---------- Record excerpts ----------

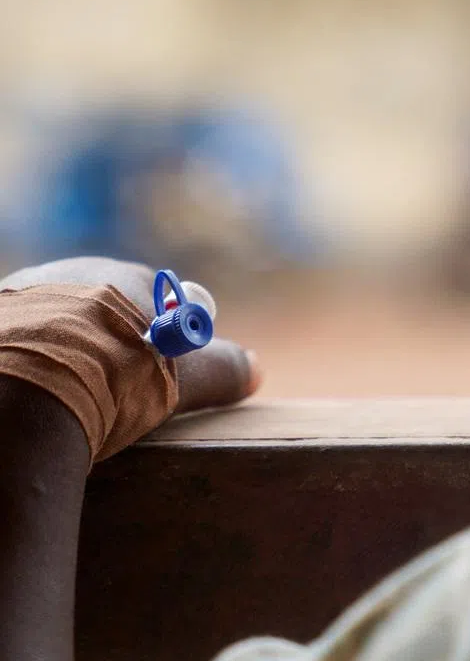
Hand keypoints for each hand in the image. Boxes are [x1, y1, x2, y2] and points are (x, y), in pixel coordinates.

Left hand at [0, 257, 261, 415]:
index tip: (181, 369)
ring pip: (72, 312)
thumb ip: (224, 369)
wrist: (15, 390)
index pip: (185, 300)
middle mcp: (90, 270)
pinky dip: (37, 347)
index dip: (192, 336)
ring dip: (80, 339)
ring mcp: (35, 287)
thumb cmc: (111, 381)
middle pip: (124, 304)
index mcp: (142, 279)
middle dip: (131, 336)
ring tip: (73, 389)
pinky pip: (27, 325)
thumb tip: (255, 369)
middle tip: (125, 387)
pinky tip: (36, 381)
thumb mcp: (180, 381)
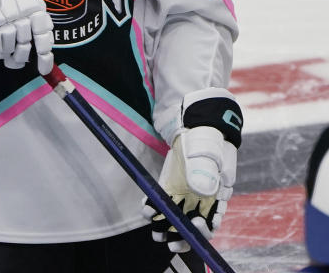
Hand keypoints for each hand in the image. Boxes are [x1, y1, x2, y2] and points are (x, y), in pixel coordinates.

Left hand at [143, 87, 241, 251]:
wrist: (195, 124)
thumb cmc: (207, 139)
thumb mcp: (208, 151)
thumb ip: (206, 170)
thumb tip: (203, 189)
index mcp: (218, 196)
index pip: (213, 222)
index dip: (204, 232)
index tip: (195, 228)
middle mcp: (201, 199)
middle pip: (193, 227)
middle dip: (183, 238)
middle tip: (170, 242)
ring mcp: (185, 194)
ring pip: (176, 218)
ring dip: (166, 228)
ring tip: (156, 234)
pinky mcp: (170, 186)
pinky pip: (162, 202)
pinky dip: (154, 209)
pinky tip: (147, 210)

----------

**What you have to do**
All of the material must be repeated exactly in the answer, apart from the pictures.

**Solution to this task**
Hand keypoints for each hand in the image. Boxes are [x1, y1, x2, y2] and points are (x, y), in pixel coordinates.

Left hand at [0, 257, 261, 415]:
index tip: (181, 369)
ring pip: (72, 312)
thumb ip: (224, 369)
wrist: (15, 390)
index pip: (185, 300)
middle mcp: (90, 270)
pinky dip: (37, 347)
index dip: (192, 336)
ring dip: (80, 339)
ring mcp: (35, 287)
thumb cmc: (111, 381)
middle pip: (124, 304)
index mcp: (142, 279)
middle dip: (131, 336)
ring tip: (73, 389)
pinky pip: (27, 325)
thumb tip: (255, 369)
middle tip: (125, 387)
pinky tip: (36, 381)
thumb mcp: (180, 381)
Hand keypoints for each hand in the image. Boxes are [x1, y1, x2, y2] and points are (x, y), in pixel coordinates.

Left hand at [143, 87, 241, 251]:
wrist: (195, 124)
thumb cmc: (207, 139)
thumb mcp: (208, 151)
thumb ip: (206, 170)
thumb tip: (203, 189)
index mcp: (218, 196)
index pip: (213, 222)
index dip: (204, 232)
index tip: (195, 228)
middle mcp: (201, 199)
middle pip: (193, 227)
middle dip: (183, 238)
middle tip: (170, 242)
ring mcp: (185, 194)
ring pip: (176, 218)
ring dip: (166, 228)
ring tip: (156, 234)
pinky mcp: (170, 186)
pinky pip: (162, 202)
pinky dip: (154, 209)
pinky tip: (147, 210)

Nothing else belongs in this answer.